:: ASSIGNED TASK ::
The required answer is an exact copy of the records below, without pictures.

^^^^^^^^^^^^^^^^

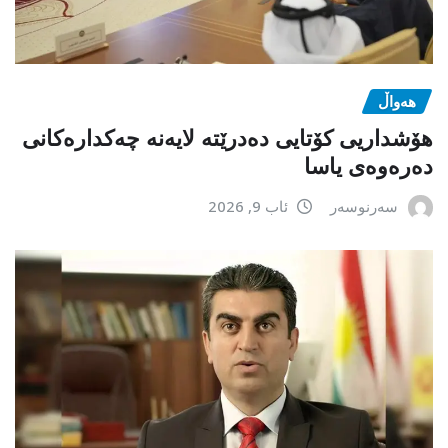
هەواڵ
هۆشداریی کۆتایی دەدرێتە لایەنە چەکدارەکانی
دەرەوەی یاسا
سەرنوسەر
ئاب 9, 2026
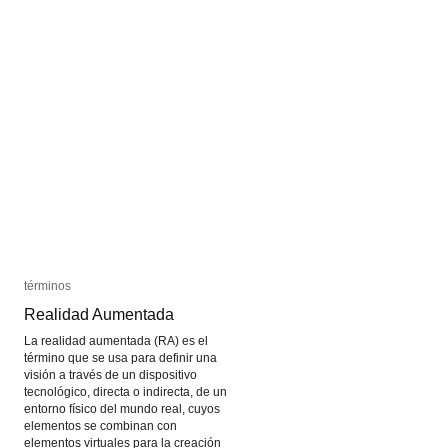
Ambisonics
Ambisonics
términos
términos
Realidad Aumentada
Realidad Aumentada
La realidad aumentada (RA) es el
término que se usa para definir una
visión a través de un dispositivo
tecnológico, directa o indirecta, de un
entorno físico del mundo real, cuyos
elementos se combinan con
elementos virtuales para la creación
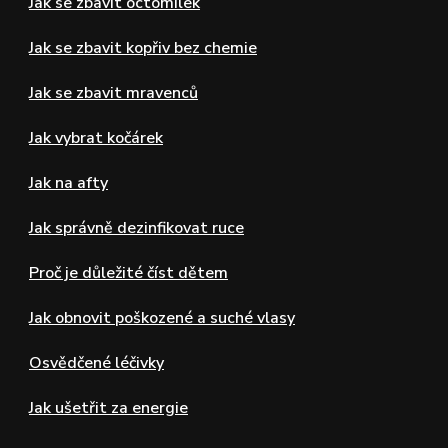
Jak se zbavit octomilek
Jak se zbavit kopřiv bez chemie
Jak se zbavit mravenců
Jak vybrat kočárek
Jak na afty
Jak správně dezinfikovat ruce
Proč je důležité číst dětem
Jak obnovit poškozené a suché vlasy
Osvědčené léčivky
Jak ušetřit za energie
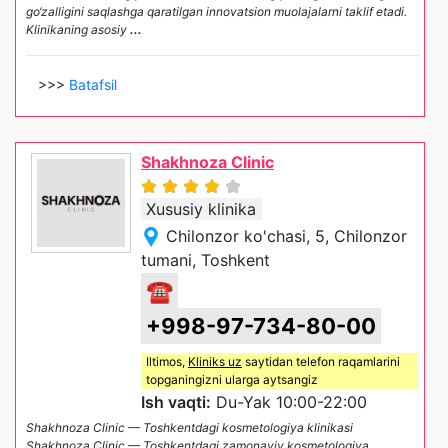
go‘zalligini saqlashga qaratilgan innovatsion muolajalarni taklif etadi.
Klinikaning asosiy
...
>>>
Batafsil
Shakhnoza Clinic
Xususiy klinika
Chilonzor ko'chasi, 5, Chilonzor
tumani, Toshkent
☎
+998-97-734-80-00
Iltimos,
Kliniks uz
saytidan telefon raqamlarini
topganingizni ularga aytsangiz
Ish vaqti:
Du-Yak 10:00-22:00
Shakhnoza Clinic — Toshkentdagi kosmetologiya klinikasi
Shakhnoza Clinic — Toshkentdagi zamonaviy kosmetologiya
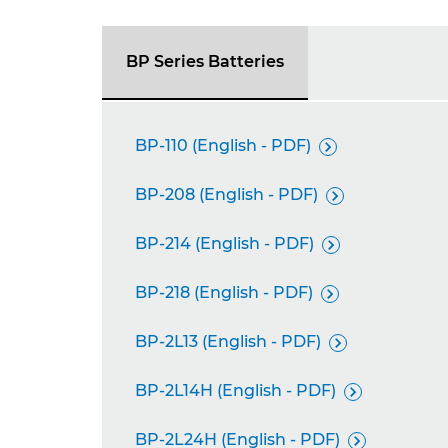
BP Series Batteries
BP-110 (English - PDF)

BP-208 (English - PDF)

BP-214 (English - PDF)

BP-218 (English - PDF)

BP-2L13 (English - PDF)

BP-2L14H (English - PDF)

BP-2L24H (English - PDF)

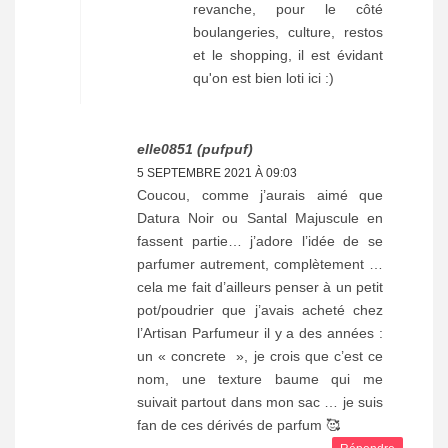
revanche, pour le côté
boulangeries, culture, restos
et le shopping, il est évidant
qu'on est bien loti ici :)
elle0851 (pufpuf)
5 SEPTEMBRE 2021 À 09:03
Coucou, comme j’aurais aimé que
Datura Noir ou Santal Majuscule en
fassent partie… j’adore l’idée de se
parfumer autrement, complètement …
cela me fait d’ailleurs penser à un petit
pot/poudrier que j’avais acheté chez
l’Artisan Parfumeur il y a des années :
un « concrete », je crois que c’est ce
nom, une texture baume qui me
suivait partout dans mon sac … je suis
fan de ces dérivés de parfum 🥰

^^^^^^^^^^^^^^^^

:: SOLUTION TO THIS EXERCISE ::
هەواڵ
هۆشداریی کۆتایی دەدرێتە لایەنە چەکدارەکانی
دەرەوەی یاسا
سەرنوسەر
ئاب 9, 2026
Ambisonics
Ambisonics
términos
términos
Realidad Aumentada
Realidad Aumentada
La realidad aumentada (RA) es el
término que se usa para definir una
visión a través de un dispositivo
tecnológico, directa o indirecta, de un
entorno físico del mundo real, cuyos
elementos se combinan con
elementos virtuales para la creación
Jak se zbavit octomilek
Jak se zbavit kopřiv bez chemie
Jak se zbavit mravenců
Jak vybrat kočárek
Jak na afty
Jak správně dezinfikovat ruce
Proč je důležité číst dětem
Jak obnovit poškozené a suché vlasy
Osvědčené léčivky
Jak ušetřit za energie
go‘zalligini saqlashga qaratilgan innovatsion muolajalarni taklif etadi.
Klinikaning asosiy
...
>>>
Batafsil
Shakhnoza Clinic
Xususiy klinika
Chilonzor ko'chasi, 5, Chilonzor
tumani, Toshkent
☎
+998-97-734-80-00
Iltimos,
Kliniks uz
saytidan telefon raqamlarini
topganingizni ularga aytsangiz
Ish vaqti:
Du-Yak 10:00-22:00
Shakhnoza Clinic — Toshkentdagi kosmetologiya klinikasi
Shakhnoza Clinic — Toshkentdagi zamonaviy kosmetologiya
BP Series Batteries
BP-110 (English - PDF)

BP-208 (English - PDF)

BP-214 (English - PDF)

BP-218 (English - PDF)

BP-2L13 (English - PDF)

BP-2L14H (English - PDF)

BP-2L24H (English - PDF)

revanche, pour le côté
boulangeries, culture, restos
et le shopping, il est évidant
qu'on est bien loti ici :)
elle0851 (pufpuf)
5 SEPTEMBRE 2021 À 09:03
Coucou, comme j’aurais aimé que
Datura Noir ou Santal Majuscule en
fassent partie… j’adore l’idée de se
parfumer autrement, complètement …
cela me fait d’ailleurs penser à un petit
pot/poudrier que j’avais acheté chez
l’Artisan Parfumeur il y a des années :
un « concrete », je crois que c’est ce
nom, une texture baume qui me
suivait partout dans mon sac … je suis
fan de ces dérivés de parfum 🥰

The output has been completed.